▸ Aim of the task
Can you render every line of the data below as a numbered list, dropping the blank lines and leaving the pictures out of your answer?

▸ Source information
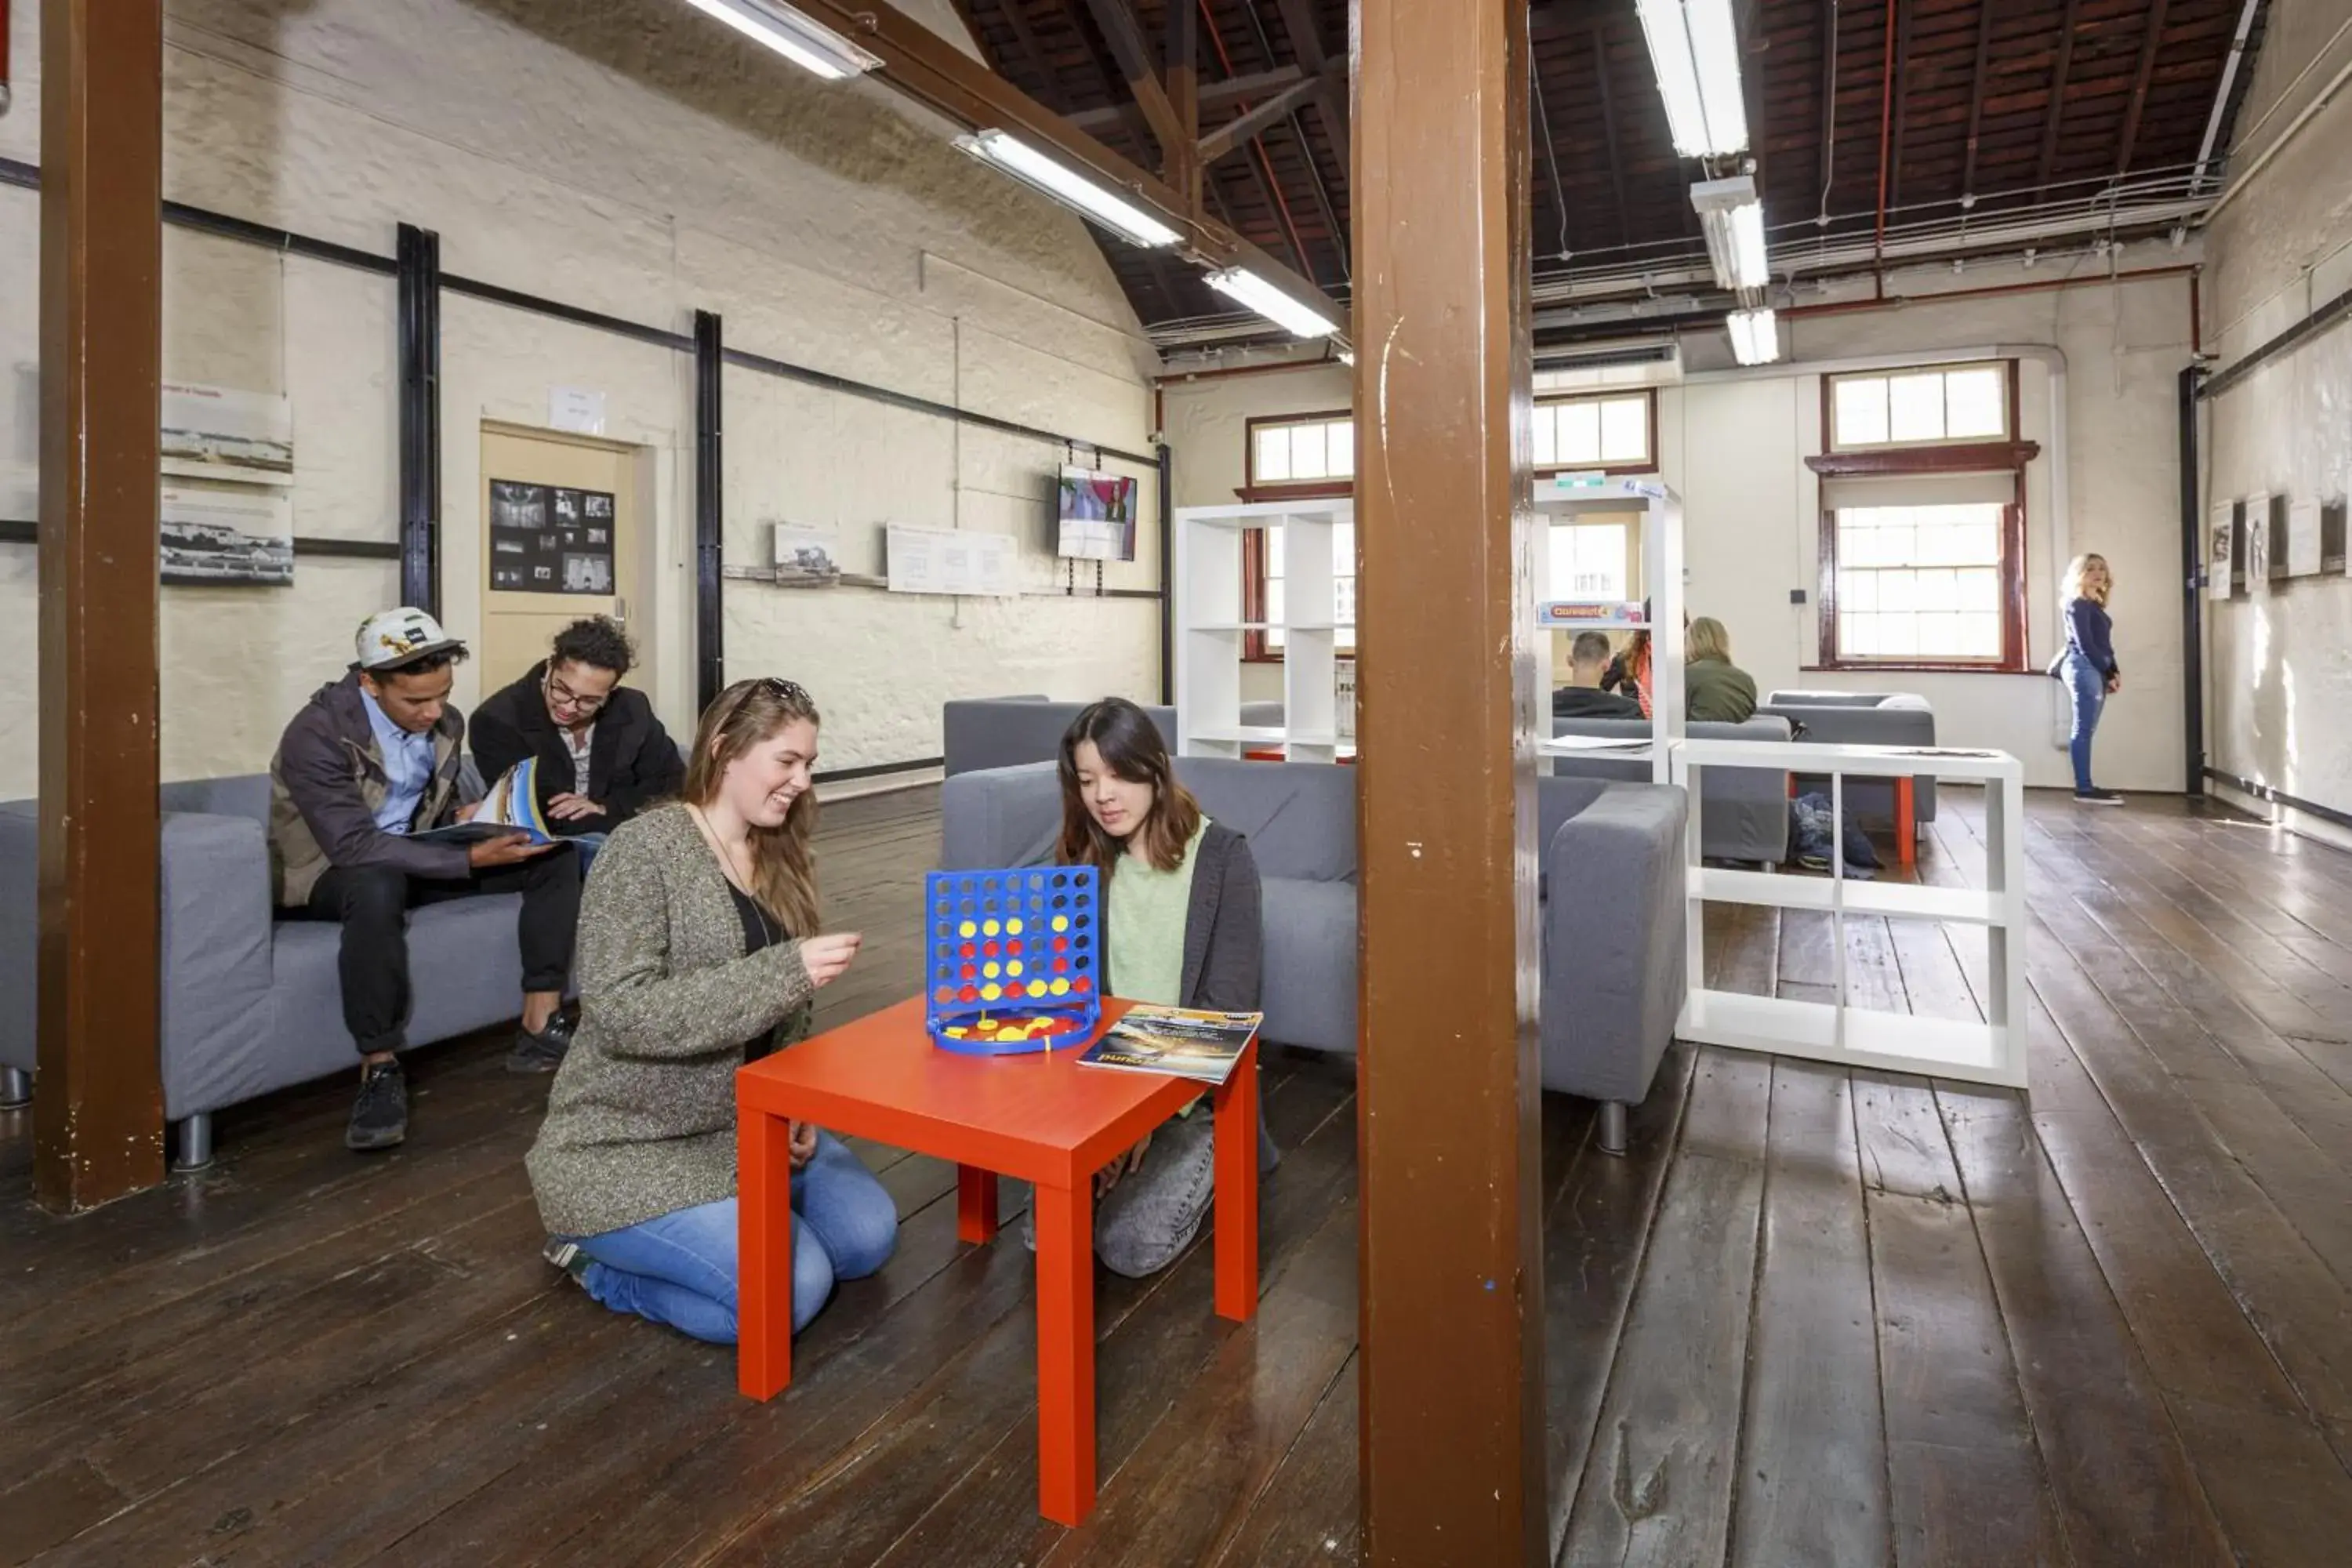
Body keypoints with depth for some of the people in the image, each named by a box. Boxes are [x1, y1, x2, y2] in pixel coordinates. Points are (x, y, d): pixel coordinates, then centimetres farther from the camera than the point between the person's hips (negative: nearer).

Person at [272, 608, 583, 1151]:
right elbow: (355, 846, -31)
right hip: (330, 871, -6)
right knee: (379, 884, -43)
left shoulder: (446, 722, -4)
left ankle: (538, 1029, -11)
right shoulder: (317, 734, -24)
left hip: (411, 856, 7)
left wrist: (466, 817, -13)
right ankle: (379, 1069, -29)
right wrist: (472, 858, -36)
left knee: (554, 856, -9)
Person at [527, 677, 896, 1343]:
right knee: (790, 1289, -19)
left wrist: (797, 1110, -2)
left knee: (868, 1236, -5)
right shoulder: (644, 848, -16)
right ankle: (603, 1261, 5)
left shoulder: (782, 860, 6)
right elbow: (620, 1013, -27)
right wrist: (786, 972, -33)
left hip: (749, 1125, 7)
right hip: (630, 1145, -7)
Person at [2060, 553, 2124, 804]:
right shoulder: (2078, 604, -6)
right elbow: (2085, 644, -12)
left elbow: (2103, 644, 17)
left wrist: (2114, 671, 5)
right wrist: (2108, 673, -9)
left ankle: (2085, 787, 8)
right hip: (2084, 669, -9)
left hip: (2095, 670, 9)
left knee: (2085, 731, 7)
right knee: (2083, 730, -10)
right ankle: (2084, 788, -12)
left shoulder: (2095, 605, 20)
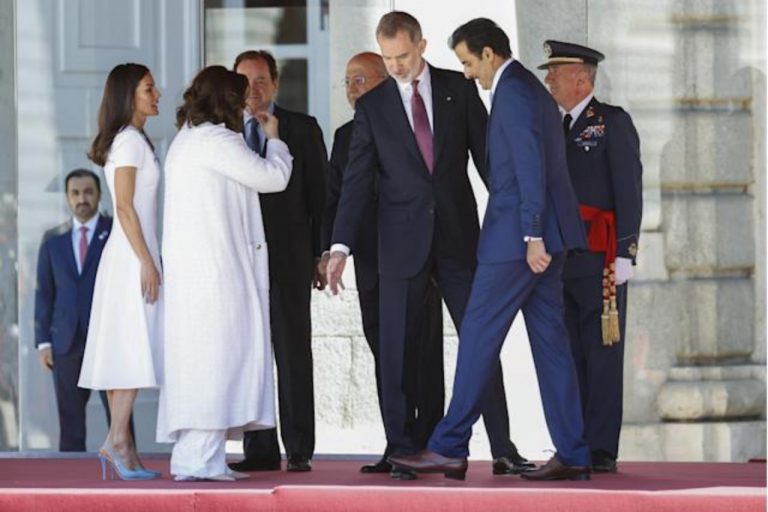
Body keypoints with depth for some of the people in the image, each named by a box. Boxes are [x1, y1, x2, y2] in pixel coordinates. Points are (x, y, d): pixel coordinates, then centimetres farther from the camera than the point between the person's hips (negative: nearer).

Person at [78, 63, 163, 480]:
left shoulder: (131, 140, 18)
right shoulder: (130, 140, -10)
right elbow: (124, 206, -16)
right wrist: (147, 262, -18)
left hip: (128, 255, 9)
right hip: (133, 255, -9)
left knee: (122, 351, 5)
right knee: (136, 347, -11)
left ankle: (124, 451, 5)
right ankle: (118, 439, -15)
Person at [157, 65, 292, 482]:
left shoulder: (185, 140, 21)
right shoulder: (216, 140, -10)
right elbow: (273, 177, -7)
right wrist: (273, 139, 11)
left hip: (190, 268, 10)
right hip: (215, 265, -10)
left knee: (200, 356, 10)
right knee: (216, 351, -10)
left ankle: (196, 457, 10)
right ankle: (199, 458, -14)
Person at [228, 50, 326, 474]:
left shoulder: (302, 129, 7)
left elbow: (320, 193, 5)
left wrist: (320, 253, -1)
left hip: (288, 256, -2)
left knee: (293, 351, -2)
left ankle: (299, 449, 0)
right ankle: (259, 448, 6)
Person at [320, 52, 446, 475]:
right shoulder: (345, 135, 14)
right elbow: (333, 198, 14)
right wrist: (329, 249, 2)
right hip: (371, 261, 6)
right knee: (385, 354, 5)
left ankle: (428, 444, 0)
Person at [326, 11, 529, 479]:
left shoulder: (459, 89, 4)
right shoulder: (372, 106, 3)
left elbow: (487, 154, 6)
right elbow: (358, 179, 0)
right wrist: (341, 246, -9)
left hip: (458, 234, 0)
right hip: (403, 242, 0)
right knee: (399, 349, 1)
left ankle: (503, 448, 5)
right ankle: (405, 451, 8)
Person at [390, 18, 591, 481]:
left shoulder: (513, 91, -12)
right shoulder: (534, 89, 19)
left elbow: (531, 165, -20)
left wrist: (532, 236, -23)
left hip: (516, 235, -10)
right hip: (544, 235, 10)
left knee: (479, 337, -5)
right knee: (550, 339, 7)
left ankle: (450, 448, -2)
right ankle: (572, 455, 5)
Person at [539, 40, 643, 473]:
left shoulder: (613, 123, -1)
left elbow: (629, 191, -7)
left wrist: (625, 255, -14)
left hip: (600, 259, -7)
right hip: (560, 262, 7)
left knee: (602, 355, -6)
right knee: (568, 355, 5)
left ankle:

▸ Solution for this exercise
1. Body keypoints with depth for some of the people in the image, each named by a box. Boxes are [x1, y1, x2, y2] in pixel coordinates. Points are (x, y, d): pixel coordinates, then centimetres farther from the camera than the point between the person's hips (negative: nearer).
2. Person at [272, 608, 583, 1151]:
3. right elbow: (355, 846, -31)
4. right hip: (330, 871, -6)
5. right knee: (379, 884, -43)
6. left shoulder: (446, 722, -4)
7. left ankle: (538, 1029, -11)
8. right shoulder: (317, 734, -24)
9. left hip: (411, 856, 7)
10. left wrist: (466, 817, -13)
11. right ankle: (379, 1069, -29)
12. right wrist: (472, 858, -36)
13. left knee: (554, 856, -9)
14. Person at [527, 677, 896, 1343]:
15. right knee: (790, 1289, -19)
16. left wrist: (797, 1110, -2)
17. left knee: (868, 1236, -5)
18. right shoulder: (644, 848, -16)
19. right ankle: (603, 1261, 5)
20. left shoulder: (782, 860, 6)
21. right elbow: (620, 1013, -27)
22. right wrist: (786, 972, -33)
23. left hip: (749, 1125, 7)
24. right hip: (630, 1145, -7)
25. Person at [2060, 553, 2124, 804]:
26. right shoulder: (2078, 604, -6)
27. right elbow: (2085, 644, -12)
28. left elbow: (2103, 644, 17)
29. left wrist: (2114, 671, 5)
30. right wrist: (2108, 673, -9)
31. left ankle: (2085, 787, 8)
32. right hip: (2084, 669, -9)
33. left hip: (2095, 670, 9)
34. left knee: (2085, 731, 7)
35. right knee: (2083, 730, -10)
36. right ankle: (2084, 788, -12)
37. left shoulder: (2095, 605, 20)
38. Body keypoints with depth for some of the people in the image, each named by a box. Boxes are [x1, y1, x2, y2] in pixel coordinates. Points are (x, y, d): pixel coordinates, then centimetres farther from the camera than the point between the person's hips (negative: nearer).
39. Person at [78, 63, 163, 480]:
40. left shoulder: (131, 140, 18)
41. right shoulder: (130, 140, -10)
42. right elbow: (124, 206, -16)
43. right wrist: (147, 262, -18)
44. left hip: (128, 255, 9)
45. right hip: (133, 255, -9)
46. left knee: (122, 351, 5)
47. right knee: (136, 347, -11)
48. left ankle: (124, 451, 5)
49. right ankle: (118, 439, -15)
50. Person at [157, 65, 292, 482]:
51. left shoulder: (185, 140, 21)
52. right shoulder: (216, 140, -10)
53. right elbow: (273, 177, -7)
54. right wrist: (273, 139, 11)
55. left hip: (190, 268, 10)
56. right hip: (215, 265, -10)
57. left knee: (200, 356, 10)
58. right knee: (216, 351, -10)
59. left ankle: (196, 457, 10)
60. right ankle: (199, 458, -14)
61. Person at [228, 50, 326, 474]:
62. left shoulder: (302, 129, 7)
63. left elbow: (320, 193, 5)
64. left wrist: (320, 253, -1)
65. left hip: (288, 256, -2)
66. left knee: (293, 351, -2)
67. left ankle: (299, 449, 0)
68. right ankle: (259, 448, 6)
69. Person at [320, 52, 446, 475]:
70. right shoulder: (345, 135, 14)
71. right elbow: (333, 198, 14)
72. right wrist: (329, 249, 2)
73. right hip: (371, 261, 6)
74. right knee: (385, 354, 5)
75. left ankle: (428, 444, 0)
76. Person at [326, 11, 529, 479]:
77. left shoulder: (459, 89, 4)
78. right shoulder: (372, 106, 3)
79. left elbow: (487, 154, 6)
80. right elbow: (358, 179, 0)
81. right wrist: (341, 246, -9)
82. left hip: (458, 234, 0)
83. right hip: (403, 242, 0)
84. right knee: (399, 349, 1)
85. left ankle: (503, 448, 5)
86. right ankle: (405, 451, 8)
87. Person at [390, 18, 591, 481]:
88. left shoulder: (513, 91, -12)
89. right shoulder: (534, 89, 19)
90. left elbow: (531, 165, -20)
91. left wrist: (532, 236, -23)
92. left hip: (516, 235, -10)
93. right hip: (544, 235, 10)
94. left knee: (479, 337, -5)
95. right knee: (550, 339, 7)
96. left ankle: (450, 448, -2)
97. right ankle: (572, 455, 5)
98. Person at [539, 40, 643, 473]:
99. left shoulder: (613, 123, -1)
100. left elbow: (629, 191, -7)
101. left wrist: (625, 255, -14)
102. left hip: (600, 259, -7)
103. right hip: (560, 262, 7)
104. left knee: (602, 355, -6)
105. right knee: (568, 355, 5)
106. left ankle:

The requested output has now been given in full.